[Start of Attachment]
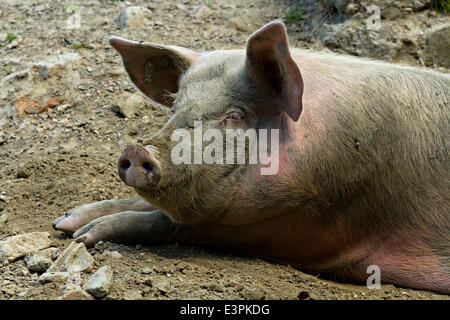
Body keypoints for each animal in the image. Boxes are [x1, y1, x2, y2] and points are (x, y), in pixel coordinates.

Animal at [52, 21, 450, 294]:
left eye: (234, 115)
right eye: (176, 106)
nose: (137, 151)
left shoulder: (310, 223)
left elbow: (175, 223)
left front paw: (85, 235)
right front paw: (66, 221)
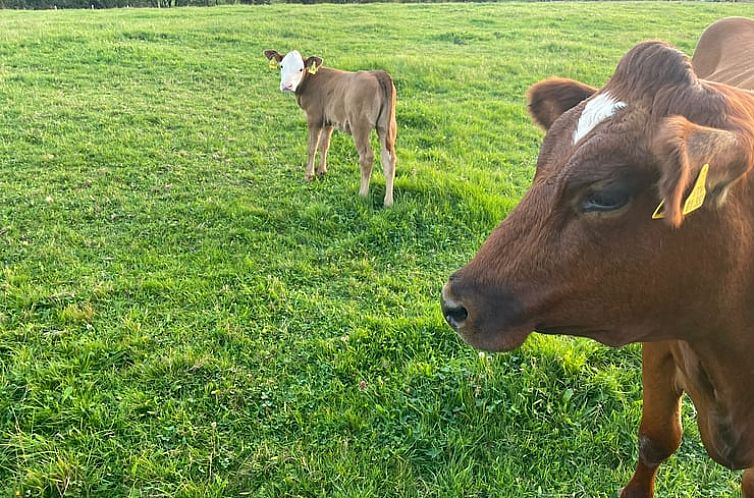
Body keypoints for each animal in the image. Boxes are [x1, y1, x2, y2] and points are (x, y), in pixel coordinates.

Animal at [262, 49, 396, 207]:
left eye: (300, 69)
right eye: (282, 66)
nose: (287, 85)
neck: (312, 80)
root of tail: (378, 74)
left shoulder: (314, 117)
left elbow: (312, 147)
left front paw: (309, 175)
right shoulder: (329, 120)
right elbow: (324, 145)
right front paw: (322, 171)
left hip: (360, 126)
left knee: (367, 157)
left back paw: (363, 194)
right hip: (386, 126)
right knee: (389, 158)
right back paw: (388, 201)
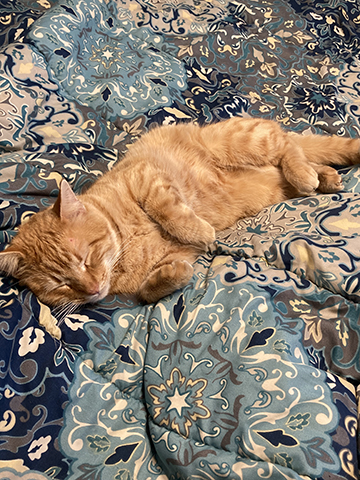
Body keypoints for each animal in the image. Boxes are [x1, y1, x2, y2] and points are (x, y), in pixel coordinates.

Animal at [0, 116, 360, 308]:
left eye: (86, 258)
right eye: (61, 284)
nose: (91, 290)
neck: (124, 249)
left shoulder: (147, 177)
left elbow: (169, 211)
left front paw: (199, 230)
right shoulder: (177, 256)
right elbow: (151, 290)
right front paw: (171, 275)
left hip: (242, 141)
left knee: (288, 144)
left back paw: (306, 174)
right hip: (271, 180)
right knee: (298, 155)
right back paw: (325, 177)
[End of Attachment]
[Start of Attachment]
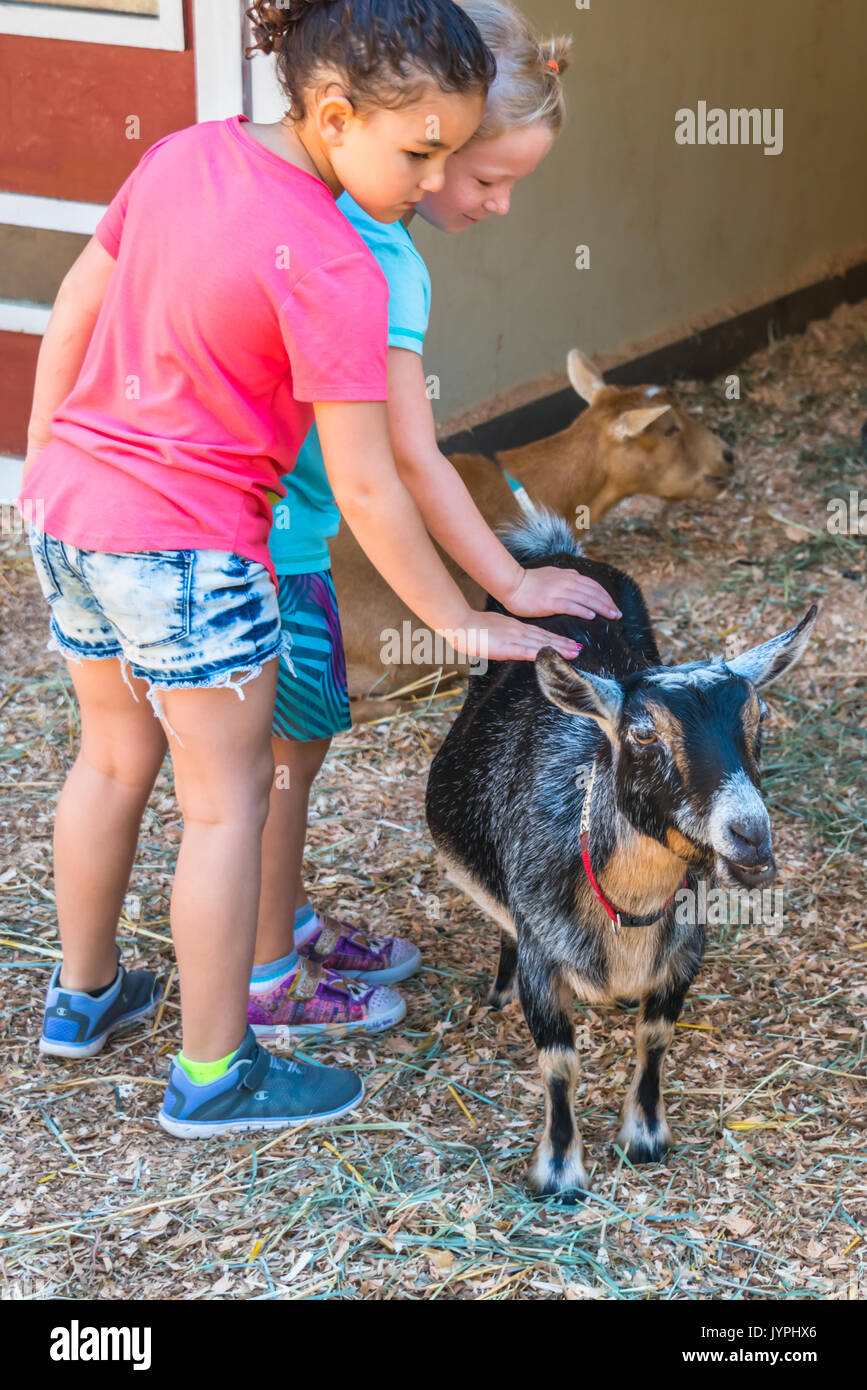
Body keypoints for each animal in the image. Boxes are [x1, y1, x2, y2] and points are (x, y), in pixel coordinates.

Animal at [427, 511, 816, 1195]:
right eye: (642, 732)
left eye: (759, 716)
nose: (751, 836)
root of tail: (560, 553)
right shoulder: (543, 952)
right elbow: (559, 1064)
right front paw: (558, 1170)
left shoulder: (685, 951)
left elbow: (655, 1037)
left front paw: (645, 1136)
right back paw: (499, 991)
[End of Attachment]
▶ [Problem] Look for the string "front" in the entries above. Copy every line that has it.

▶ [Result of the task]
left front paw: (85, 235)
right front paw: (66, 221)
left front paw: (309, 175)
right front paw: (322, 171)
left front paw: (199, 230)
right front paw: (171, 275)
right front paw: (558, 1170)
left front paw: (645, 1136)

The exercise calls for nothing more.